Someday I'm gonna be rich.
Someday I'm gonna be bona fide.
Someday I'm gonna be
just like Steve Willoughby,
but today I'm - simply- I'm simply terrified. I'm terrified.

Someday I'm gonna be bright.
Someday I'm gonna be smarter- smarter than smart.
Someday I'll know something
just like Larry King,
but today I - simply - I don't know where to start. I don't know where to start.

Someday I'm gonna be hot.
Someday I'm gonna be bigger, bigger than big.
Someday I'll be adored
just like Wally George,
but today I - simply - I ain't worth a fig. I ain't worth a fig.

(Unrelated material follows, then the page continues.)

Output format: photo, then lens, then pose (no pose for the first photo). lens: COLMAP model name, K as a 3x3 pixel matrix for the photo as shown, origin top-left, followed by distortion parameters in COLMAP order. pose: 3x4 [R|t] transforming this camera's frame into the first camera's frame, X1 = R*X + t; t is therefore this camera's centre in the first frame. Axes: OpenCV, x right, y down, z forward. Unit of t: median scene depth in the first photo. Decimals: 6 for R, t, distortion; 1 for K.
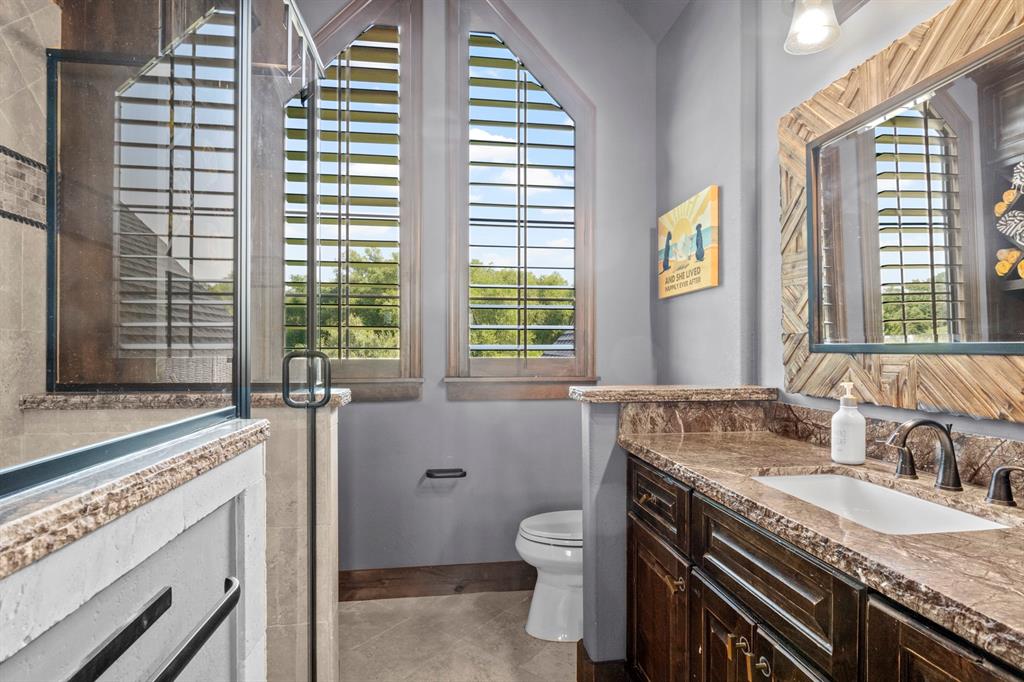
lens RADIAL K [[513.2, 0, 511.2], [0, 513.2, 342.9], [0, 0, 1]] dist [0.003376, -0.000259]
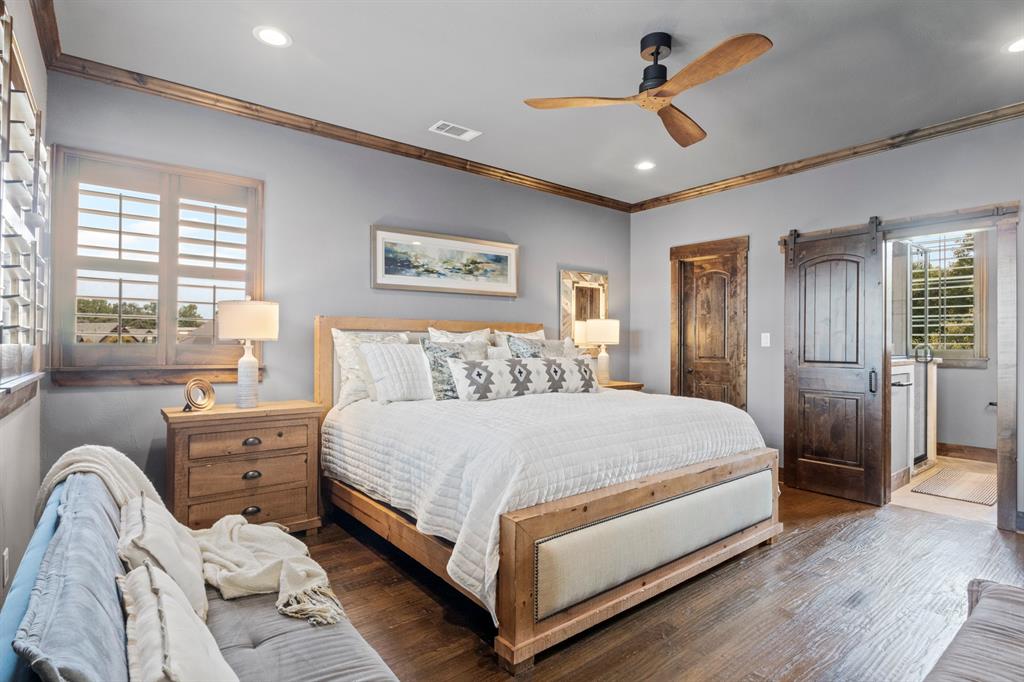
lens RADIAL K [[513.2, 0, 512.3], [0, 513.2, 343.1], [0, 0, 1]] dist [0.003376, -0.000259]
pose [[0.503919, -0.002347, -0.863747, 1.101634], [0.008685, 0.999960, 0.002350, -0.031655], [0.863707, -0.008686, 0.503919, -2.895190]]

Someday I'm gonna be good.
Someday I'm gonna be virtuous.
Someday I'll be a paragon
like Louis Farrakhan,
but today I - simply - I'm a mess. I'm in a mess.

Someday I'm gonna be cool.
Someday I'm gonna kick major major butt.
Someday I will transcend
just like Jane's Addiction,
but today I - simply - I'm in a rut. I'm in a rut.

Someday I'll get a career.
Someday I'm gonna stop wasting all my time.
Some day I'll gain a skill
just like Deborah Norville,
but today I - simply - I ain't worth a dime. I ain't worth a dime.